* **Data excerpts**

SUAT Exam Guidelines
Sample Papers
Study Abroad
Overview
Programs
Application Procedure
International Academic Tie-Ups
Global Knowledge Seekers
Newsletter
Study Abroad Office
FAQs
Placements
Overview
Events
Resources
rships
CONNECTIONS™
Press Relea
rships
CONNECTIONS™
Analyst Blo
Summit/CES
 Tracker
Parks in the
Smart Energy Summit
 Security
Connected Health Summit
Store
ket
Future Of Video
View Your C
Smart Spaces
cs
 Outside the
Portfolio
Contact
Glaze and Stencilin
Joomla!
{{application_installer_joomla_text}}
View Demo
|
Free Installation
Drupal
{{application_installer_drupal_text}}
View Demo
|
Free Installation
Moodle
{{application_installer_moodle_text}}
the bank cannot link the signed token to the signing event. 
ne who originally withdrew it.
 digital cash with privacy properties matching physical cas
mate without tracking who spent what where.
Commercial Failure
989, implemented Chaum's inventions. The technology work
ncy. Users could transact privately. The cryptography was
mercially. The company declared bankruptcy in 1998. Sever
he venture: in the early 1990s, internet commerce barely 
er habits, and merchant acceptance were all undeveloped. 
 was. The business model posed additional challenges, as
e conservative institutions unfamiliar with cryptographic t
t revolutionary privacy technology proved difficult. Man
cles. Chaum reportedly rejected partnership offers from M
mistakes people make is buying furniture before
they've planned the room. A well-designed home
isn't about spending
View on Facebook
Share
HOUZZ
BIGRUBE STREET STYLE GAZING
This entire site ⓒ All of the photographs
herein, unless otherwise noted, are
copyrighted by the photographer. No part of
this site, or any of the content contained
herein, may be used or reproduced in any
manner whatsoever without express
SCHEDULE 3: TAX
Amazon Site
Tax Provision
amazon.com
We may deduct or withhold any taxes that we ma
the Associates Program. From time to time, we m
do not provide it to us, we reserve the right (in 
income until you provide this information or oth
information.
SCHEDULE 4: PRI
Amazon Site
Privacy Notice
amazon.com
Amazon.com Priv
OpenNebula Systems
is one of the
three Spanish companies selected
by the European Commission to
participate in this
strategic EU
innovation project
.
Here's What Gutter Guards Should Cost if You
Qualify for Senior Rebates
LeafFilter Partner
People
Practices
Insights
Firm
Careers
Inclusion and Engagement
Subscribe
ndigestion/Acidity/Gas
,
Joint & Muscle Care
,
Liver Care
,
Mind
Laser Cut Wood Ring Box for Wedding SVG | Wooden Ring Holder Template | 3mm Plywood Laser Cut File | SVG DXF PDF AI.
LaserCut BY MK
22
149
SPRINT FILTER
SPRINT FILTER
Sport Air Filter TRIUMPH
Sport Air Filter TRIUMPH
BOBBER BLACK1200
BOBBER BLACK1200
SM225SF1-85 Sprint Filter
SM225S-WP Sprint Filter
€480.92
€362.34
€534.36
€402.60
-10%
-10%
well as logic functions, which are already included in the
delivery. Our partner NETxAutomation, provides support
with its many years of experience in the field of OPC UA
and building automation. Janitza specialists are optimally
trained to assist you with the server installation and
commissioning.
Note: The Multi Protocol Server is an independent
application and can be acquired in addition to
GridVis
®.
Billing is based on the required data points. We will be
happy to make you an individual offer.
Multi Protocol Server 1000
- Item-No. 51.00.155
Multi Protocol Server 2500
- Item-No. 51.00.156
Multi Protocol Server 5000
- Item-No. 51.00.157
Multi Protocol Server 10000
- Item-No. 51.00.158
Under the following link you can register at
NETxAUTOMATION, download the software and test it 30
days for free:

* **WRITTEN TASK**
All entries above must be reproduced without a single change.

* **RESULT OF THIS TASK**
SUAT Exam Guidelines
Sample Papers
Study Abroad
Overview
Programs
Application Procedure
International Academic Tie-Ups
Global Knowledge Seekers
Newsletter
Study Abroad Office
FAQs
Placements
Overview
Events
Resources
rships
CONNECTIONS™
Press Relea
rships
CONNECTIONS™
Analyst Blo
Summit/CES
 Tracker
Parks in the
Smart Energy Summit
 Security
Connected Health Summit
Store
ket
Future Of Video
View Your C
Smart Spaces
cs
 Outside the
Portfolio
Contact
Glaze and Stencilin
Joomla!
{{application_installer_joomla_text}}
View Demo
|
Free Installation
Drupal
{{application_installer_drupal_text}}
View Demo
|
Free Installation
Moodle
{{application_installer_moodle_text}}
the bank cannot link the signed token to the signing event. 
ne who originally withdrew it.
 digital cash with privacy properties matching physical cas
mate without tracking who spent what where.
Commercial Failure
989, implemented Chaum's inventions. The technology work
ncy. Users could transact privately. The cryptography was
mercially. The company declared bankruptcy in 1998. Sever
he venture: in the early 1990s, internet commerce barely 
er habits, and merchant acceptance were all undeveloped. 
 was. The business model posed additional challenges, as
e conservative institutions unfamiliar with cryptographic t
t revolutionary privacy technology proved difficult. Man
cles. Chaum reportedly rejected partnership offers from M
mistakes people make is buying furniture before
they've planned the room. A well-designed home
isn't about spending
View on Facebook
Share
HOUZZ
BIGRUBE STREET STYLE GAZING
This entire site ⓒ All of the photographs
herein, unless otherwise noted, are
copyrighted by the photographer. No part of
this site, or any of the content contained
herein, may be used or reproduced in any
manner whatsoever without express
SCHEDULE 3: TAX
Amazon Site
Tax Provision
amazon.com
We may deduct or withhold any taxes that we ma
the Associates Program. From time to time, we m
do not provide it to us, we reserve the right (in 
income until you provide this information or oth
information.
SCHEDULE 4: PRI
Amazon Site
Privacy Notice
amazon.com
Amazon.com Priv
OpenNebula Systems
is one of the
three Spanish companies selected
by the European Commission to
participate in this
strategic EU
innovation project
.
Here's What Gutter Guards Should Cost if You
Qualify for Senior Rebates
LeafFilter Partner
People
Practices
Insights
Firm
Careers
Inclusion and Engagement
Subscribe
ndigestion/Acidity/Gas
,
Joint & Muscle Care
,
Liver Care
,
Mind
Laser Cut Wood Ring Box for Wedding SVG | Wooden Ring Holder Template | 3mm Plywood Laser Cut File | SVG DXF PDF AI.
LaserCut BY MK
22
149
SPRINT FILTER
SPRINT FILTER
Sport Air Filter TRIUMPH
Sport Air Filter TRIUMPH
BOBBER BLACK1200
BOBBER BLACK1200
SM225SF1-85 Sprint Filter
SM225S-WP Sprint Filter
€480.92
€362.34
€534.36
€402.60
-10%
-10%
well as logic functions, which are already included in the
delivery. Our partner NETxAutomation, provides support
with its many years of experience in the field of OPC UA
and building automation. Janitza specialists are optimally
trained to assist you with the server installation and
commissioning.
Note: The Multi Protocol Server is an independent
application and can be acquired in addition to
GridVis
®.
Billing is based on the required data points. We will be
happy to make you an individual offer.
Multi Protocol Server 1000
- Item-No. 51.00.155
Multi Protocol Server 2500
- Item-No. 51.00.156
Multi Protocol Server 5000
- Item-No. 51.00.157
Multi Protocol Server 10000
- Item-No. 51.00.158
Under the following link you can register at
NETxAUTOMATION, download the software and test it 30
days for free:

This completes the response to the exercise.